Introduction. Although epirubicin has significantly improved outcome in breast cancer (BC) patients, it is responsible for myocardial dysfunction that affects patients’ quality of life. The use of 2D global longitudinal strain (GLS) has been reported to detect early myocardial dysfunction. The aim of this study was to evaluate how GLS changes can predict cardiotoxicity. Methods. We conducted a prospective study from March 2018 to March 2020 on 66 patients with no cardiovascular risk factors, who presented with BC and received epirubicin. We measured left ventricular ejection fraction (LVEF) and GLS before chemotherapy, at three months (T3), and at 12 months (T12) from the last epirubicin infusion. Chemotherapy-Related-Cardiac-Dysfunction (CTRCD) was defined as a decrease of 10% in LVEF to a value below 53% according to ASE and EACI 2014 expert consensus.

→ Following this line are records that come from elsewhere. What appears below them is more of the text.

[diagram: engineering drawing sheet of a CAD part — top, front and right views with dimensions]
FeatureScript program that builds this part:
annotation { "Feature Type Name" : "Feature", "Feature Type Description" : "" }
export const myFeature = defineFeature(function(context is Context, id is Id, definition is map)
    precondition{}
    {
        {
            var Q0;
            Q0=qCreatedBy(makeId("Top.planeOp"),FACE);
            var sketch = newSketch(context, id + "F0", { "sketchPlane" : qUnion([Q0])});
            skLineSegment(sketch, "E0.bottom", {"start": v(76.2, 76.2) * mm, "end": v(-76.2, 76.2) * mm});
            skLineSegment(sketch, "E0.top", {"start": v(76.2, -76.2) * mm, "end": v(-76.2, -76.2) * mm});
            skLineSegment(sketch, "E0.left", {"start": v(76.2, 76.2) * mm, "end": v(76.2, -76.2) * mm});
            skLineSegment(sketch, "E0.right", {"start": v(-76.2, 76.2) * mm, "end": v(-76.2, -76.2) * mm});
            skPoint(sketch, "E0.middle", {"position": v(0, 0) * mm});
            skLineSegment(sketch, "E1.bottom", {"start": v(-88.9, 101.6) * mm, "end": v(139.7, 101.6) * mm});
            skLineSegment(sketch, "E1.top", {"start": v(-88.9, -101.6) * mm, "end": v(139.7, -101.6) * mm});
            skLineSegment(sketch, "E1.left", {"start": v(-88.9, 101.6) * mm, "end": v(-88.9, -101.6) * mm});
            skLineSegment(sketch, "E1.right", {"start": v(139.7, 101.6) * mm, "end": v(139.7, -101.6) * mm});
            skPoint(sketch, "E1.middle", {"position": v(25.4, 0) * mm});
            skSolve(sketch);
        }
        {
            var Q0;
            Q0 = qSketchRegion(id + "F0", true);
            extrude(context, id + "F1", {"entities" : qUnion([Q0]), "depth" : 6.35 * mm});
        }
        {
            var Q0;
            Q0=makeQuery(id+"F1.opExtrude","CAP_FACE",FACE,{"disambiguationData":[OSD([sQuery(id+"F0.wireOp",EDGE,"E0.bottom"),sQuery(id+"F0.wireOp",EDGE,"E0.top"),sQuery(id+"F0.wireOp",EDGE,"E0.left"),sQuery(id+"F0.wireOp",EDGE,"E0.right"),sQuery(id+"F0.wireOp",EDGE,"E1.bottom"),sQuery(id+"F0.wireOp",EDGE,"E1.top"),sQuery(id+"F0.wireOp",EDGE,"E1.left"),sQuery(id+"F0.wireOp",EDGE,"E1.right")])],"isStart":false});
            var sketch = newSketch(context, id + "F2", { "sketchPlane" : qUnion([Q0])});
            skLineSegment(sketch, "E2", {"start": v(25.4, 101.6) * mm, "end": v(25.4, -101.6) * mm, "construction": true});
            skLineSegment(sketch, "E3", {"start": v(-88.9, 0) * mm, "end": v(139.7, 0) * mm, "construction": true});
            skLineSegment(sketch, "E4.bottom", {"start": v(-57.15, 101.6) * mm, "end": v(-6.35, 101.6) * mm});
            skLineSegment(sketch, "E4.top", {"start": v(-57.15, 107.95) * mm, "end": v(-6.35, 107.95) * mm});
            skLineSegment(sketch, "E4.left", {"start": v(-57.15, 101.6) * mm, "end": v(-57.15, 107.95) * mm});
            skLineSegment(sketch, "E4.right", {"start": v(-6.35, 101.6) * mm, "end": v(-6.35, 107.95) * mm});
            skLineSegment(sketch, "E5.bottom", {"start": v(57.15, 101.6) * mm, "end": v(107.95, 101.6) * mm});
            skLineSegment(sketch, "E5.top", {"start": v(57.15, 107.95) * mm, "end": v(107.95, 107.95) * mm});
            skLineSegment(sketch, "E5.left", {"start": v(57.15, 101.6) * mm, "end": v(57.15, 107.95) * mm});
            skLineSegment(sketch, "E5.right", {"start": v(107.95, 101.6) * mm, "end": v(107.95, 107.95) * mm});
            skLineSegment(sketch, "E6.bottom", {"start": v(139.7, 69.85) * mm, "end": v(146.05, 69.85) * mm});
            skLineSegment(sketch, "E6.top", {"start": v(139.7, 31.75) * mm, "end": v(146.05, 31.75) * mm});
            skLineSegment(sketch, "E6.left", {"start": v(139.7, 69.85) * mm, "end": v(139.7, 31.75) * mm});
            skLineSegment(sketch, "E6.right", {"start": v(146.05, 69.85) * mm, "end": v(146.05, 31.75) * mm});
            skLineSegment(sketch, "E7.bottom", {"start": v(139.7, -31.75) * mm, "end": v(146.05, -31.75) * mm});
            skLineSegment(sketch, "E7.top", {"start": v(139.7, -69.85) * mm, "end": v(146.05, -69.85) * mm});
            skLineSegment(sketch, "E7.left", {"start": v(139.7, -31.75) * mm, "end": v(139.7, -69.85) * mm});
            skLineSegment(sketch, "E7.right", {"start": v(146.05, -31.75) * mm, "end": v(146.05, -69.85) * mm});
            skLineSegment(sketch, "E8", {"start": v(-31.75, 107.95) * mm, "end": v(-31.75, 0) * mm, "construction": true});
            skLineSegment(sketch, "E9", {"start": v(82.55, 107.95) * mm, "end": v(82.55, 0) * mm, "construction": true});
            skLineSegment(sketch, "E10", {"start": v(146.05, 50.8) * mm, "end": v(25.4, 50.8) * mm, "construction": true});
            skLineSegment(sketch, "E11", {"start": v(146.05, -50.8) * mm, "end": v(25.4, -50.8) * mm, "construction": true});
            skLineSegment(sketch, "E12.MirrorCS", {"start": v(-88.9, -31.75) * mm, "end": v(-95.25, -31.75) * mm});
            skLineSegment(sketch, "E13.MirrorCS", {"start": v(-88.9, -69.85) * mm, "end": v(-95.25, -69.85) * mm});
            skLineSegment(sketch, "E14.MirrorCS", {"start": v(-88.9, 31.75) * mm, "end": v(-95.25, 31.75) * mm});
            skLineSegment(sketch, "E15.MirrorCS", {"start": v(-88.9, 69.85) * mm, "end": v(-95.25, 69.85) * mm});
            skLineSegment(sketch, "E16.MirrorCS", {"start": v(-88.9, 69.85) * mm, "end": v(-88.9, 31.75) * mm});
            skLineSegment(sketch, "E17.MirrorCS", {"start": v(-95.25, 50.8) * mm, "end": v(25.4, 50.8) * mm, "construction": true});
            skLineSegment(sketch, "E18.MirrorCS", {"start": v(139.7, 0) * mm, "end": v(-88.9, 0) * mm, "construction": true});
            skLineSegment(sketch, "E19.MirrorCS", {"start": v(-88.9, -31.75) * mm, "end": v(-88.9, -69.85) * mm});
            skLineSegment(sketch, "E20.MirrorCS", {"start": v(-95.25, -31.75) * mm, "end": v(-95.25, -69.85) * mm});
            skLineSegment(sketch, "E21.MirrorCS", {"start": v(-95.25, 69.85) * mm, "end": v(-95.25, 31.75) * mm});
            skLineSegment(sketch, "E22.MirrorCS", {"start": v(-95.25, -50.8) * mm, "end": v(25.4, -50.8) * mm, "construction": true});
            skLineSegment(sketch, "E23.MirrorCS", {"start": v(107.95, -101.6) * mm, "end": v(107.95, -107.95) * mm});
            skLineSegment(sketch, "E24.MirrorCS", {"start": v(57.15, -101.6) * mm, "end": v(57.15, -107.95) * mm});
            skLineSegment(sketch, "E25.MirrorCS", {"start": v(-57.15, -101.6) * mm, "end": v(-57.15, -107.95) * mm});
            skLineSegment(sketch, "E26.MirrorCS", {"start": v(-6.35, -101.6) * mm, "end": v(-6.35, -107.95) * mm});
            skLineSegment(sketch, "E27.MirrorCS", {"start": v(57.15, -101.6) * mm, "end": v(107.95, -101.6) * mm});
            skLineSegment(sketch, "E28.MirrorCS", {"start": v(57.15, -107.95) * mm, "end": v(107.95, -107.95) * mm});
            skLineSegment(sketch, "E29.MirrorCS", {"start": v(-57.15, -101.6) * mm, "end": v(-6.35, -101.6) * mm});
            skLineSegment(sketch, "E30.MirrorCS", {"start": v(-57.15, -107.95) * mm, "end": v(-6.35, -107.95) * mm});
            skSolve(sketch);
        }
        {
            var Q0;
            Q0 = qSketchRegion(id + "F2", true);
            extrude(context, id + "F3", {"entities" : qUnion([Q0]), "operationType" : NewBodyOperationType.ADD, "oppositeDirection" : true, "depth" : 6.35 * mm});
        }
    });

Results. The mean age at diagnosis was 47 ± 9 years old. At baseline, median LVEF was 70% and median GLS was −21%. Shortly after chemotherapy completion, two patients presented with symptomatic heart failure while asymptomatic CTRCD was revealed in three other patients at T12. Three months after the last epirubicin infusion, median LVEF was 65%, median GLS was −19%, and median GLS variation was 5%. However, in patients who presented with subsequent CTRCD, median GLS at T3 was −16% and median GLS variation was 19% ( p = 0.002 and p < 0.001 , respectively, when compared to patients who did not develop cardiotoxicity). Persistent GLS decrease at T3 was an independent predictor of CTRCD at T12. Age and left-sided thoracic irradiation did not increase the risk of cardiotoxicity in our study while the cumulative dose of epirubicin significantly affected cardiologic findings ( p = 0.001 ). Conclusion. This was the first North African study that assesses the value of measuring GLS to early detect cardiotoxicity. Patients whose GLS remained decreased after 3 months from anthracyclines-base chemotherapy had an increased risk for developing subsequent CTRCD. Further studies with larger sample size are warranted to identify the best cardioprotective molecules to be initiated in these patients before LVEF declines.